Even so, Kernick said, “we will reach out to our property sales contact to say, ‘Wouldn’t you like us to move our dates? You could probably get a lot more for your rooms from the DNC than what we would be paying.’”

Kernick is able to make that offer to the host hotel because of another pandemic-related complication that’s affected her event planning. “We were 90 percent done with the contract for our 2021 annual meeting in Reno, Nevada, when the property’s sales rep told us that she had been furloughed,” she said. “It’s actually serendipitous because without having signed that contract, I’m thinking maybe we should just not have a conference this year and then bring the 2021 event to Milwaukee. If the hotel wanted to talk about that, we’d listen.”
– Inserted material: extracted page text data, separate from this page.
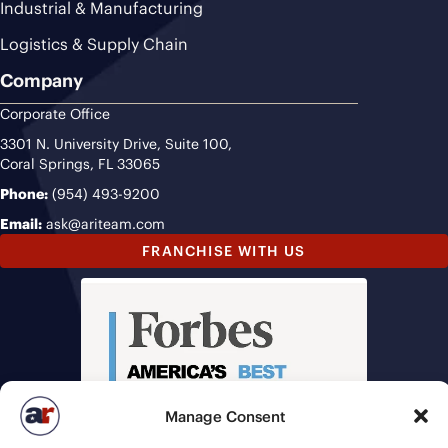
Industrial & Manufacturing
Logistics & Supply Chain
Company
Corporate Office
3301 N. University Drive, Suite 100,
Coral Springs, FL 33065
Phone:
(954) 493-9200
Email:
ask@ariteam.com
FRANCHISE WITH US
Manage Consent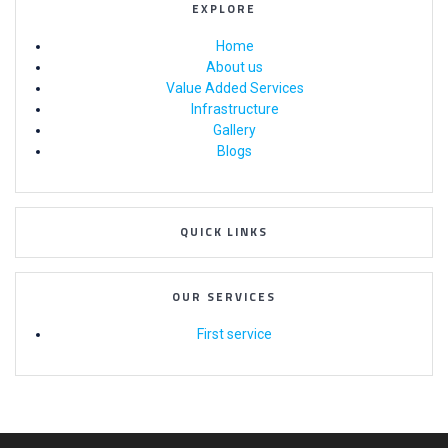
EXPLORE
Home
About us
Value Added Services
Infrastructure
Gallery
Blogs
QUICK LINKS
OUR SERVICES
First service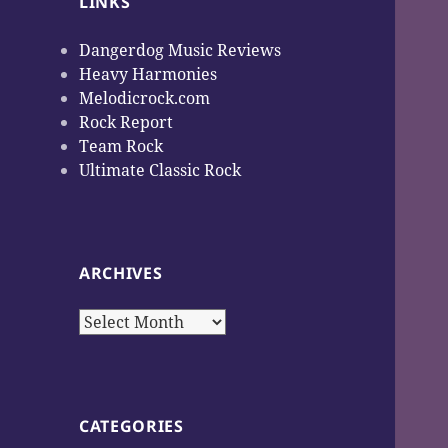
LINKS
Dangerdog Music Reviews
Heavy Harmonies
Melodicrock.com
Rock Report
Team Rock
Ultimate Classic Rock
ARCHIVES
Archives
CATEGORIES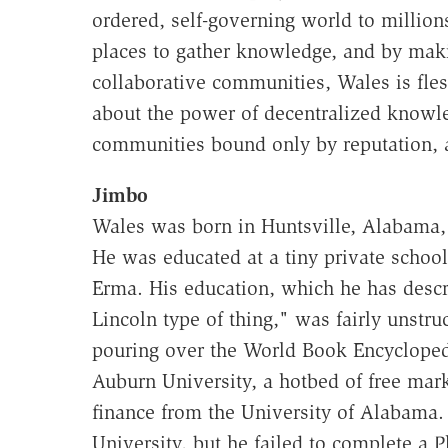
ordered, self-governing world to million
places to gather knowledge, and by makin
collaborative communities, Wales is fles
about the power of decentralized knowled
communities bound only by reputation, an
Jimbo
Wales was born in Huntsville, Alabama, 
He was educated at a tiny private schoo
Erma. His education, which he has desc
Lincoln type of thing," was fairly unstr
pouring over the World Book Encyclopedi
Auburn University, a hotbed of free mark
finance from the University of Alabama.
University, but he failed to complete a 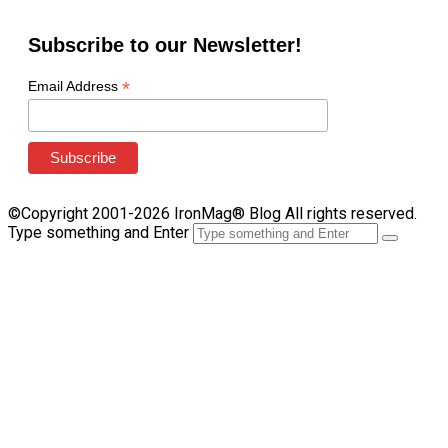
Subscribe to our Newsletter!
*
Email Address
©Copyright 2001-2026 IronMag® Blog All rights reserved.
Type something and Enter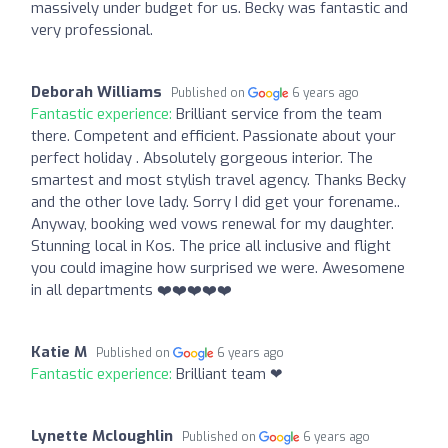
massively under budget for us. Becky was fantastic and
very professional.
Deborah Williams
Published on
6 years ago
Fantastic experience:
Brilliant service from the team
there. Competent and efficient. Passionate about your
perfect holiday . Absolutely gorgeous interior. The
smartest and most stylish travel agency. Thanks Becky
and the other love lady. Sorry I did get your forename..
Anyway, booking wed vows renewal for my daughter.
Stunning local in Kos. The price all inclusive and flight
you could imagine how surprised we were. Awesomene
in all departments ❤️❤️❤️❤️❤️
Katie M
Published on
6 years ago
Fantastic experience:
Brilliant team ❤
Lynette Mcloughlin
Published on
6 years ago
PRIAkernick0420.pngGiven that PRIA has two in-person conferences each year, neither of which feature exhibits, the revenue hit would not be catastrophic to PRIA. Kernick (pictured here) is also considering a virtual-meeting option at a reduced price to replace the August 2020 event.

“I’ve been doing this for more than 30 years” she noted. “Just when you think you have seen it all, along comes something you could never imagine.”